> _EXTRAIT SOURCE_
===============

Ces lignes furent écrites après le 9 thermidor, par Vilate, prêtre défroqué, puis juré au tribunal révolutionnaire, qui, emprisonné comme terroriste, croyait sauver sa vie en jetant l’insulte aux hommes qu’il avait servis. On suspecte justement un tel témoin. Pourtant Vilate, qui avait approché le dictateur, faisait un tableau véritable quand il montrait le Christ de la Terreur entouré de saintes femmes. Il avait vu, dans le corridor noir du petit hôtel où se tenait le Comité de salut public, des fillettes prendre des paquets et des lettres pour madame de Chalabre, femme de l’entrepreneur des jeux, et grande dévote du sauveur futur. Il avait vu cette vieille dame joindre les mains et soupirer avec ferveur : « Oui, Robespierre, tu es Dieu ! »

Lorsque à la Convention Robespierre prononça un discours en réponse aux accusations de Louvet, les tribunes étaient remplies d’une foule de femmes extasiées. À l’issue de la séance, Rabaut Saint-Étienne, assis dans le café Debelle, dit assez haut :

— Quel homme, que ce Robespierre, avec toutes ses femmes ! C’est un prêtre qui veut devenir un dieu.

===============

> _DONNÉES AFFICHÉES_
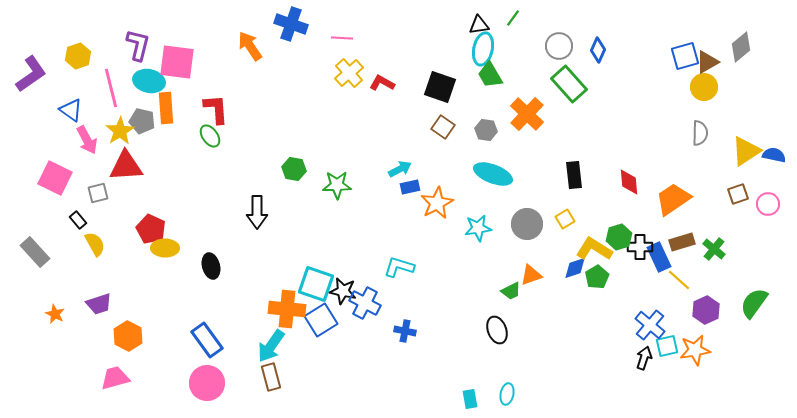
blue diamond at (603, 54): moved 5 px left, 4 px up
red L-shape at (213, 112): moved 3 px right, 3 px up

===============

> _EXERCICE COURT_
Recopiez le passage de l'extrait sur Robespierre qui va de « Lorsque à la » jusqu'à « devenir un dieu. », en substituant « galeries » à « tribunes ». Les données n'interviennent en rien dans ce travail.

> _CORRIGÉ_
Lorsque à la Convention Robespierre prononça un discours en réponse aux accusations de Louvet, les galeries étaient remplies d’une foule de femmes extasiées. À l’issue de la séance, Rabaut Saint-Étienne, assis dans le café Debelle, dit assez haut :

— Quel homme, que ce Robespierre, avec toutes ses femmes ! C’est un prêtre qui veut devenir un dieu.